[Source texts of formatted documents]
== Segment start ==

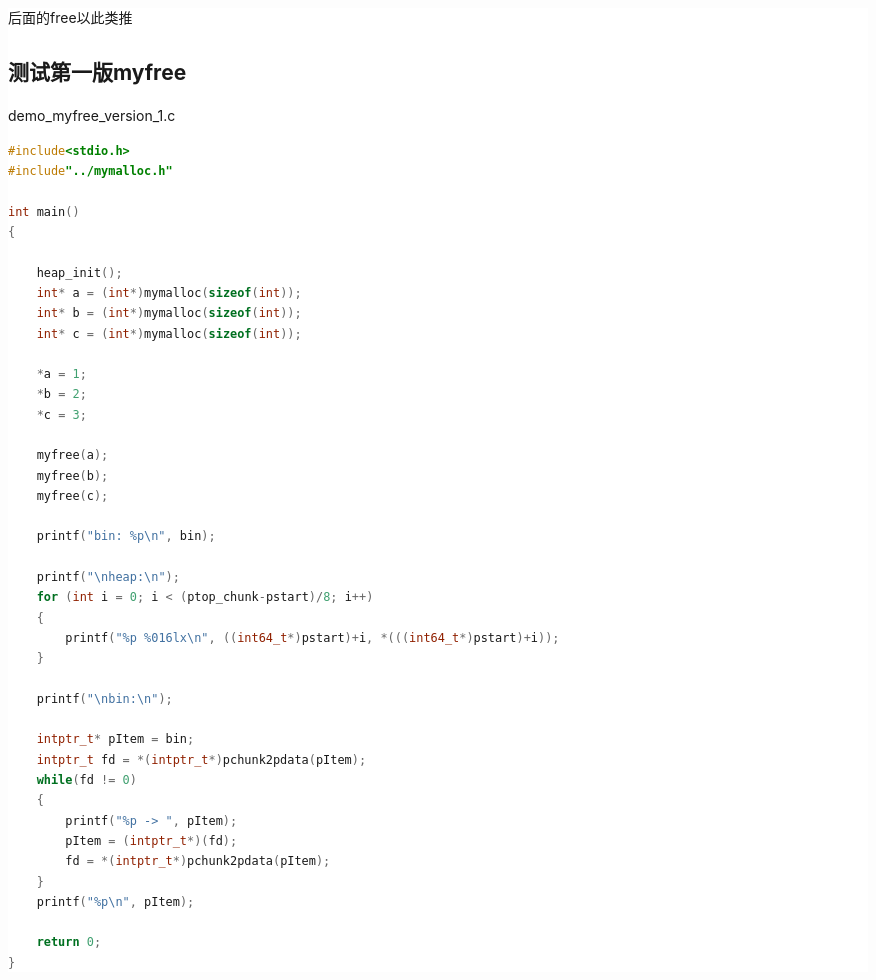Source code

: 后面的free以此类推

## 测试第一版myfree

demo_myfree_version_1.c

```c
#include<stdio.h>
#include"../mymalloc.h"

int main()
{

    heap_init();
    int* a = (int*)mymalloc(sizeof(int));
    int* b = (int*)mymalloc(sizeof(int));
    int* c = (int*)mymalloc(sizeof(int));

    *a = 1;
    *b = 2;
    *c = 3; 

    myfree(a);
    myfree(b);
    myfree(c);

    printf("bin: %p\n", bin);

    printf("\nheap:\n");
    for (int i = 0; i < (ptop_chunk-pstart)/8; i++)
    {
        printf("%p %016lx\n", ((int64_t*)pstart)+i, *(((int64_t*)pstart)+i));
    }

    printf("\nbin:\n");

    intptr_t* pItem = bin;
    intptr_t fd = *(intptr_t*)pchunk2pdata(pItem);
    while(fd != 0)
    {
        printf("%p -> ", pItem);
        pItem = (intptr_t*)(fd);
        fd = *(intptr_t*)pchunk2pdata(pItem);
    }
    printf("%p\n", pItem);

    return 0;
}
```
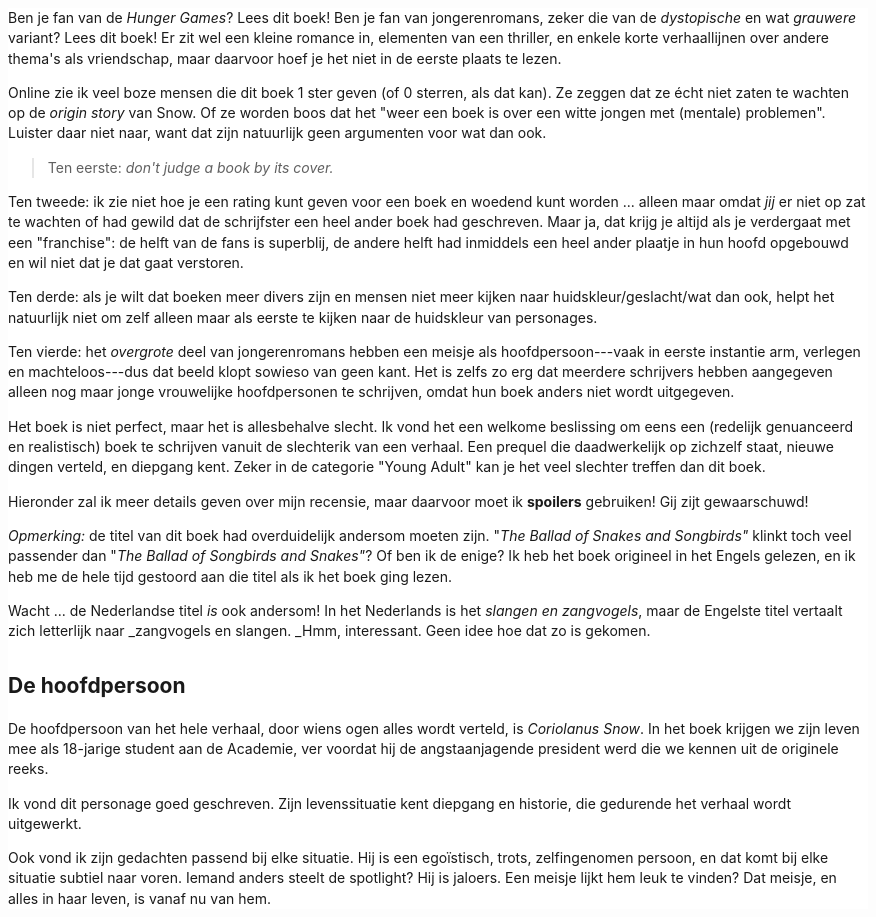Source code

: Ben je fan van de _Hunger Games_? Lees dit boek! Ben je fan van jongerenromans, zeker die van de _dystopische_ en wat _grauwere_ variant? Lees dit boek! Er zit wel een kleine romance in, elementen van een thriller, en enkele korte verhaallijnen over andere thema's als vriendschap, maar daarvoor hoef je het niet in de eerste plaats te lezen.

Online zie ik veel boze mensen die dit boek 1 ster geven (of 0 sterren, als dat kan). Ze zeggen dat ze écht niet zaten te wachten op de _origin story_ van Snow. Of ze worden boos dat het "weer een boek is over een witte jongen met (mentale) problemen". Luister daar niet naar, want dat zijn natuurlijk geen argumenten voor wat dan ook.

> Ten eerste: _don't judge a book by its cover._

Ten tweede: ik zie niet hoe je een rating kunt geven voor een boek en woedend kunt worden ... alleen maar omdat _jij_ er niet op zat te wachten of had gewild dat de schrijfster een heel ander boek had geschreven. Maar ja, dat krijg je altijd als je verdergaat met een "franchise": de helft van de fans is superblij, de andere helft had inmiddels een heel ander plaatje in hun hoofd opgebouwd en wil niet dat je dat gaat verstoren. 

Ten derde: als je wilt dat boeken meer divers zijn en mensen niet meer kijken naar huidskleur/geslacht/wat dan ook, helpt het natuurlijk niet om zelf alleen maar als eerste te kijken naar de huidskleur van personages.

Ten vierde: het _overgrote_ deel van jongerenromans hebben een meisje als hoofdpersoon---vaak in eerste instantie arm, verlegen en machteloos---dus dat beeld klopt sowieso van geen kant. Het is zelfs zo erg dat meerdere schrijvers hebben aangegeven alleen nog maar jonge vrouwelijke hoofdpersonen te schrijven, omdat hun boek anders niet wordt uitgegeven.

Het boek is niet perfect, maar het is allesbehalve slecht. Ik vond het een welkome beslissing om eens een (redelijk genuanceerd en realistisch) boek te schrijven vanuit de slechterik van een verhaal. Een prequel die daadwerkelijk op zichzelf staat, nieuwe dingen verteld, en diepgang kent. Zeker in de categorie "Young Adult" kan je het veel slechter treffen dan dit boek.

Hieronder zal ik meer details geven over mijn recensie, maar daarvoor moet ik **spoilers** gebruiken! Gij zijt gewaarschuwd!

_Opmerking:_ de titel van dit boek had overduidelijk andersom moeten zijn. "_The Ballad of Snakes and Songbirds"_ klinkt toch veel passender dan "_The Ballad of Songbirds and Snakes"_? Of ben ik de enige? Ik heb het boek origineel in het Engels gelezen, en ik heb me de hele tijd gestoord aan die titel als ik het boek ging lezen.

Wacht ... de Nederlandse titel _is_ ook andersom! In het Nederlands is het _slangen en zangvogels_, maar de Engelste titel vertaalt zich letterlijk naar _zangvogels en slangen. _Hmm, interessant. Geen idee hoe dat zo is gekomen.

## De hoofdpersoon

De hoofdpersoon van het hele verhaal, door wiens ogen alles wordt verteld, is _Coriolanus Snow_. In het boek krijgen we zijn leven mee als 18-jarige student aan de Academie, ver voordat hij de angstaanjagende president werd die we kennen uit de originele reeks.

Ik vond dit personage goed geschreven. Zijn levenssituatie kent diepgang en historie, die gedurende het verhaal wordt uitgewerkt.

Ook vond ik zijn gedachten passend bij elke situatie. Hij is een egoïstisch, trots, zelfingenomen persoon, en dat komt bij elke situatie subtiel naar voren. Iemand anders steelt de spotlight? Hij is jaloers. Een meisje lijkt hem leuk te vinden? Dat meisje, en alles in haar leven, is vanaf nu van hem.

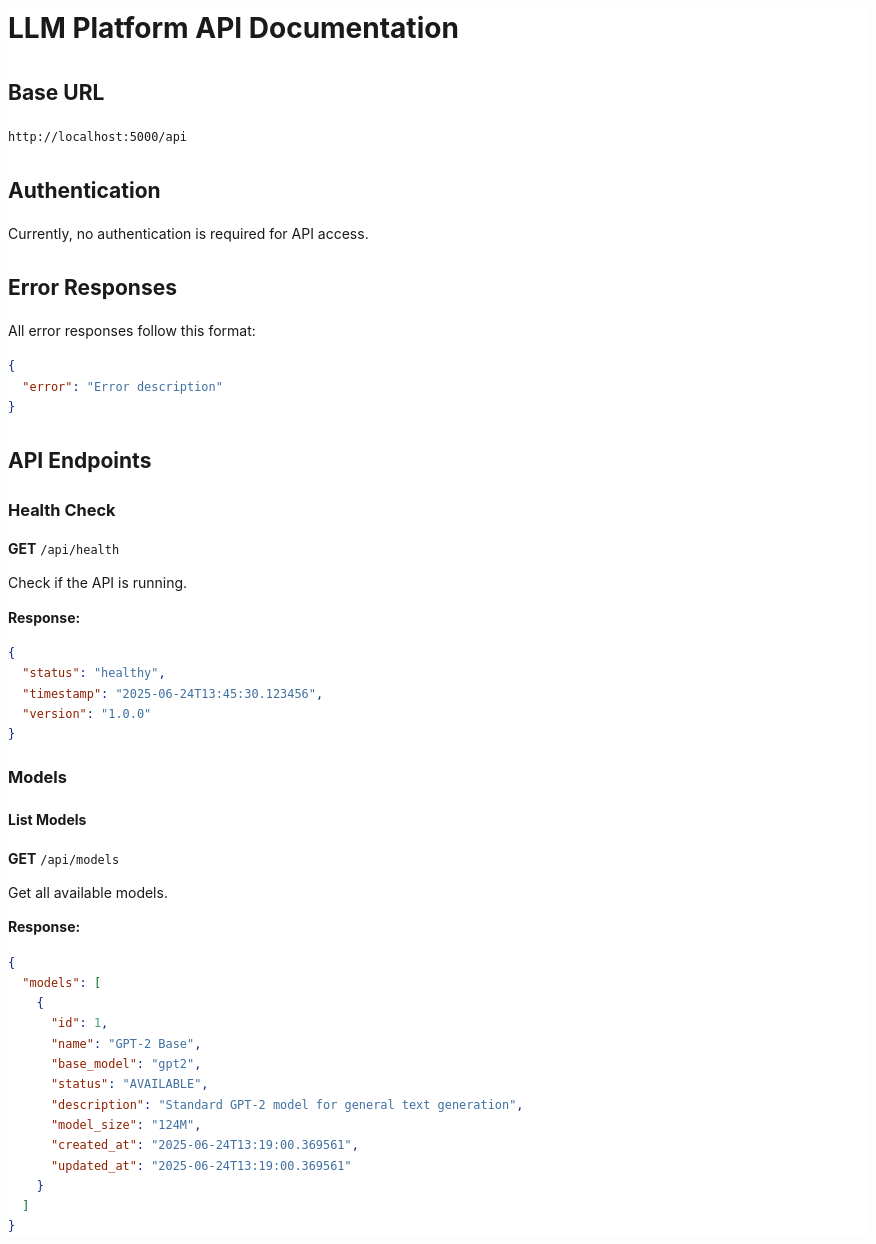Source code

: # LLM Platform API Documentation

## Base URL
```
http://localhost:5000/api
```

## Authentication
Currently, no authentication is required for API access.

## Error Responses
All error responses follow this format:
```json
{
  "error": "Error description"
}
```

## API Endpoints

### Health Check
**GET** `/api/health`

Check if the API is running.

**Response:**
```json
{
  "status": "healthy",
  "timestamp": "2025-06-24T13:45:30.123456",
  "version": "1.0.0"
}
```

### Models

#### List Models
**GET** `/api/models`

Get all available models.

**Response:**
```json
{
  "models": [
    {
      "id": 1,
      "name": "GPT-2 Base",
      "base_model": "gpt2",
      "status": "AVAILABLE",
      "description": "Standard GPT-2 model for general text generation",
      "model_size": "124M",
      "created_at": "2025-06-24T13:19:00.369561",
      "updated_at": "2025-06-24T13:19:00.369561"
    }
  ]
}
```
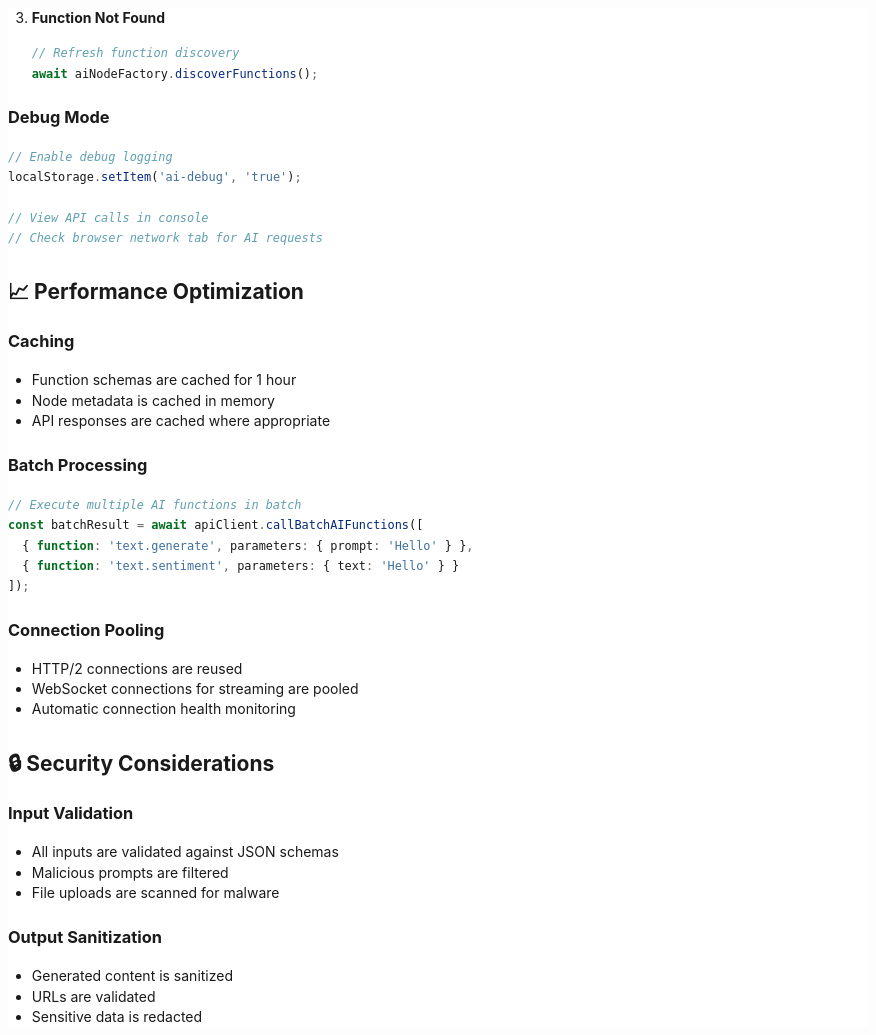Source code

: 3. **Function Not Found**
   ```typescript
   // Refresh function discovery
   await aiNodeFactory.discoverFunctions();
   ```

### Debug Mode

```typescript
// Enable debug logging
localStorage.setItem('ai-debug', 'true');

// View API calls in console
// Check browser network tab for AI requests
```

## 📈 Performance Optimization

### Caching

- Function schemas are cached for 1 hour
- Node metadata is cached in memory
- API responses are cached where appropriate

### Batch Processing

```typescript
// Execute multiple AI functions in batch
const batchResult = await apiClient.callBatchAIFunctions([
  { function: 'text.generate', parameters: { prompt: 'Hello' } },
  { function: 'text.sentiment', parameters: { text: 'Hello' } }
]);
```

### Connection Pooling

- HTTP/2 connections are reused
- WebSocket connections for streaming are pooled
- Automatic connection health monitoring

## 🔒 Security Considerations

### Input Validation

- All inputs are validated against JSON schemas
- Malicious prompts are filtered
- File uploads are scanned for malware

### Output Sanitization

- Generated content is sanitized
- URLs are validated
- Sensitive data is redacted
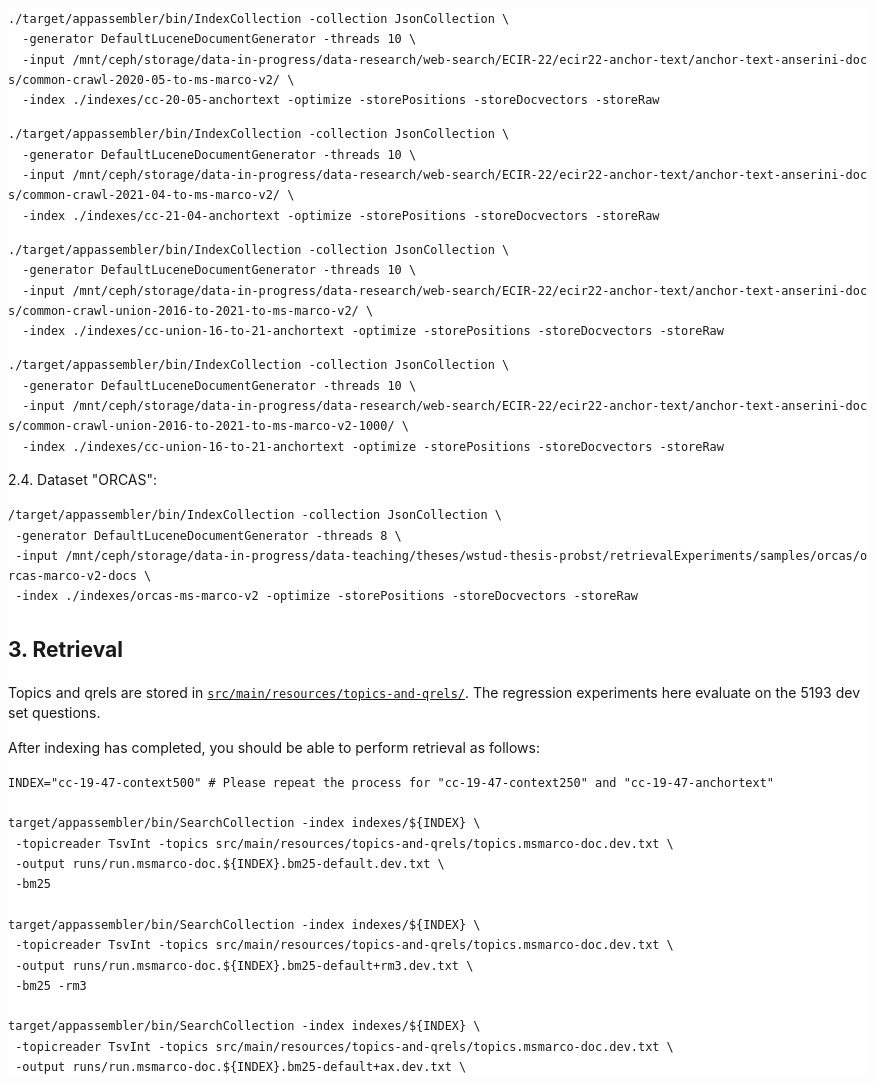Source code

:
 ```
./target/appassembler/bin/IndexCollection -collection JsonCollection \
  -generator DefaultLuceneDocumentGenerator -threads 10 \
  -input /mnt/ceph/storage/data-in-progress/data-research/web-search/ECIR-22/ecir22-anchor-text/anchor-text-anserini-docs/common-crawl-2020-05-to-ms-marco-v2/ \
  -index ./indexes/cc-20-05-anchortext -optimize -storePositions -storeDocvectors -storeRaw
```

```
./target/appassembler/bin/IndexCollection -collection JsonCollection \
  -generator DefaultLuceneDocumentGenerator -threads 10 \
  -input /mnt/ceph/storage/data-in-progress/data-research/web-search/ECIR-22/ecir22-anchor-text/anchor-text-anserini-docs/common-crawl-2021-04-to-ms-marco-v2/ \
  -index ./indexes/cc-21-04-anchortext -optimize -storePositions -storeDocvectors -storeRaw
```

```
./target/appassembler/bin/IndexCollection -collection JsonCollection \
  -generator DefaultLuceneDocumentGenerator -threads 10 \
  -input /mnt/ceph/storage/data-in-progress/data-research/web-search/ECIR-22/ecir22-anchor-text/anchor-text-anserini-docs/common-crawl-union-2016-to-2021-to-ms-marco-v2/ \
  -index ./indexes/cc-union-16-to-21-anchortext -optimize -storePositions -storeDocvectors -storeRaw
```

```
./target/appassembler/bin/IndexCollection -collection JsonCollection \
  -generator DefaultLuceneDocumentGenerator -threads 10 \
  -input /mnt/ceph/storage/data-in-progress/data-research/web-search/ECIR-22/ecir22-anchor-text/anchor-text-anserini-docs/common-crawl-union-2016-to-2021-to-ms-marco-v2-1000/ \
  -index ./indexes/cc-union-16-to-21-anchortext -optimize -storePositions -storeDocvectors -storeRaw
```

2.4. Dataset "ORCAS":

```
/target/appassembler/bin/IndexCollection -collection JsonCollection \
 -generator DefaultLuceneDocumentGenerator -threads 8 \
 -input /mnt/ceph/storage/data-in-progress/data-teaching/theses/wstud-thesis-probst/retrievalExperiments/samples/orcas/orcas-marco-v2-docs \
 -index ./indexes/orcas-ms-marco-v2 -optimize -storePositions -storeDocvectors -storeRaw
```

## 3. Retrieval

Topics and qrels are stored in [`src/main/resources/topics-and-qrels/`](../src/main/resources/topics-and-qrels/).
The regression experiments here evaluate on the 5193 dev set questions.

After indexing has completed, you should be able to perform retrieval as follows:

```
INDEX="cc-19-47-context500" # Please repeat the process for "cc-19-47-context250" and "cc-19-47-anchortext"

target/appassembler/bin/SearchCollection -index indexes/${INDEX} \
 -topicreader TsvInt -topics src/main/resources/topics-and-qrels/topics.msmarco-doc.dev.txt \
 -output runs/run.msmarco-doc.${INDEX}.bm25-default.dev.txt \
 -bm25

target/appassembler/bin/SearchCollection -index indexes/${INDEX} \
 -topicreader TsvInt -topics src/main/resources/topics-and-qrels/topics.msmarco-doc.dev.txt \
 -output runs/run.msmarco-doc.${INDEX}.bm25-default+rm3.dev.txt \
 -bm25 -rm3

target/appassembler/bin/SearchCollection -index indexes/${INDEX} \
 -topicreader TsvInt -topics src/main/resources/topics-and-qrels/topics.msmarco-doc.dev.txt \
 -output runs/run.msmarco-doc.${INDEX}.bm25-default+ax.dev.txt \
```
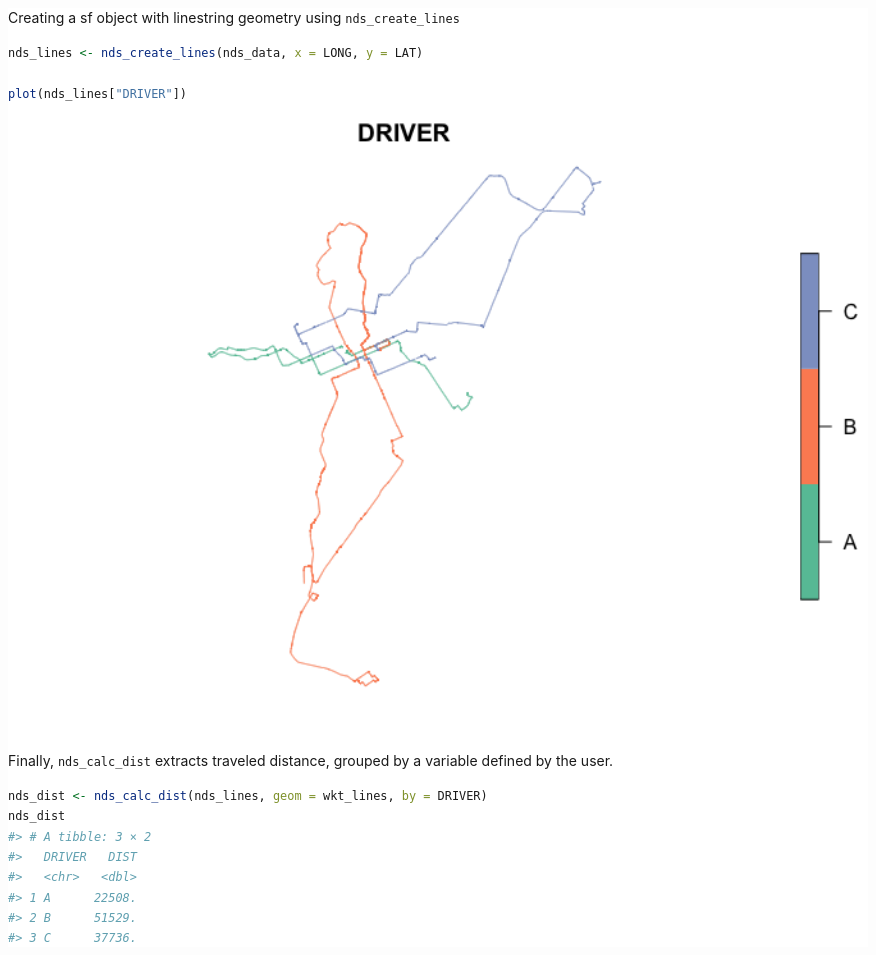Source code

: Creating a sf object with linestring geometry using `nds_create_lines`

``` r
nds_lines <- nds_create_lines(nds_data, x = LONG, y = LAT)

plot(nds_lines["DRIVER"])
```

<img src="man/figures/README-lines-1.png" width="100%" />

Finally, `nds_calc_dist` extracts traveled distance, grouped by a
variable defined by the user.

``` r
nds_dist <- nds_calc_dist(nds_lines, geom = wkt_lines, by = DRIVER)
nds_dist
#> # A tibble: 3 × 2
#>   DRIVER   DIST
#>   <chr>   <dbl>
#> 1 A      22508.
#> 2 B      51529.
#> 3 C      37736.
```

== Segment end ==

→ **Your task**
What is needed is the number of lines in the data that contain "cached", given with nothing else.

→ **Answer**
3